The reply should be an exact repeat of the listing, with no pictures in it.

Data excerpts:
▽
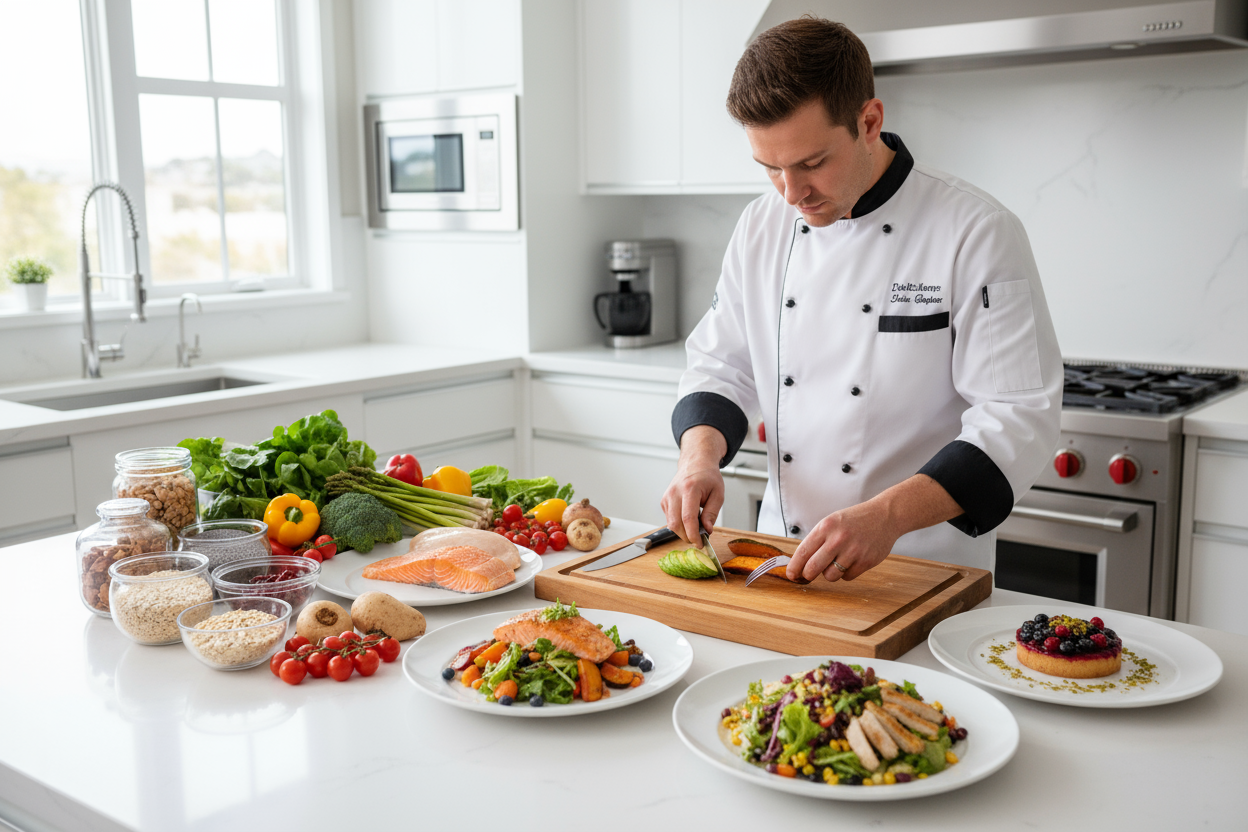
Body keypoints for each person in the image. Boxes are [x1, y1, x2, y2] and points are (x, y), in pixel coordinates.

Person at [661, 17, 1062, 584]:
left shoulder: (976, 230)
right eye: (771, 168)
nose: (792, 193)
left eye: (812, 163)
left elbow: (1018, 418)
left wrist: (888, 516)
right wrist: (697, 458)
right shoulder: (760, 225)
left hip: (923, 569)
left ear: (869, 121)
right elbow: (723, 363)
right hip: (781, 559)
△
Written response:
Body keypoints for each person in the image. Boxes are [x1, y1, x2, y2] and points are (x, y), in pixel coordinates.

Person at [661, 17, 1062, 584]:
left shoulder: (976, 230)
right eye: (771, 168)
nose: (792, 193)
left eye: (812, 163)
left elbow: (1018, 418)
left wrist: (888, 516)
right wrist: (697, 458)
right shoulder: (760, 225)
left hip: (923, 569)
left ear: (869, 121)
right elbow: (723, 363)
right hip: (781, 559)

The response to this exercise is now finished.